The complete list of files installed is:

The .sql files are not fully substituted yet. And it is correct that both, the 7.3 and the 7.4 files get installed on a system regardless of its version. The sloni admin utility will do the substitution and load these files when creating replication nodes. At that time, the database being instialized might be remote and of a different version.

At least the two shared objects installed in the $libdir directory must be installed onto every computer that is supposed to become a Slony node.

2. Creating a sample database with application

As a first test scenario, the pgbench test program that is shipped with PostgreSQL in the ./contrib directory and produces a not too light load of concurrent transactions will satisfy our needs.
Please note that the pl/PGsql procedural language must be installed into this database

Local will be remote

The Slony replication system is trigger based.
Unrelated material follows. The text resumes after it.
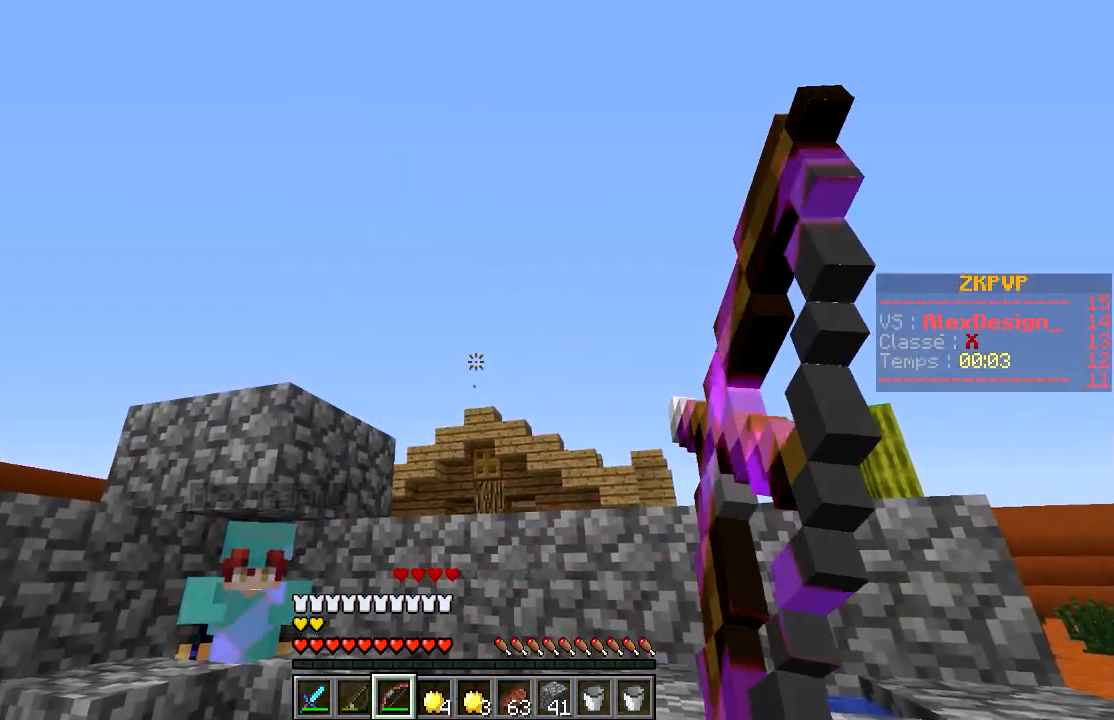
{"keys": [], "mouse": [], "events": [[500, "mouse_right", "up"]]}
One of the nice side effects of this is, that one can even replicate between two databases under the same postmaster. But things can get a little confusing when we're talking about local vs. remote database in that context. To avoid confusion, from here on we will strictly use the term "node" to mean one database and its replication daemon program slon.
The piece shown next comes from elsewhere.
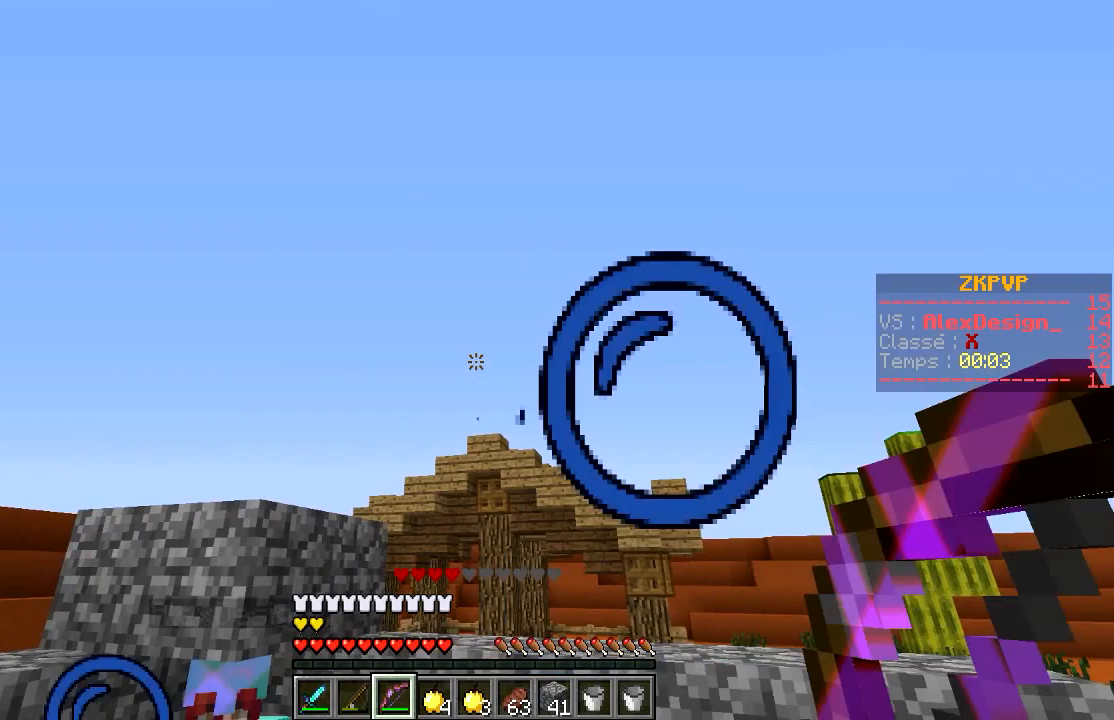
{"keys": [], "mouse": [], "events": []}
To make this example work for people with one or two computer systems at their disposal, we will define a few shell variables that will be used throughout the following scripts.

CLUSTER=test1
DBNAME1=pgbench_node1
DBNAME2=pgbench_node2
HOST1=<host name of pgbench_node1>
HOST2=<host name of pgbench_node2>
SLONY_USER=<postgres superuser to connect as for replication>
PGBENCH_USER=<normal user to run the pgbench application>

It is assumed that the the unix user executing all the commands in this example has the ability to establish all database connections. This is not intended to become a "pg_hba.conf HOWTO", so replacing whatever sophisticated authentication method is used with "trust" until replication works would not be a bad idea.

Preparing the two databases

As of this writing Slony-I does not attempt to automatically copy the table definitions when a node subscribes to a data set. Because of this, we have to create one full and one schema-only pgbench database.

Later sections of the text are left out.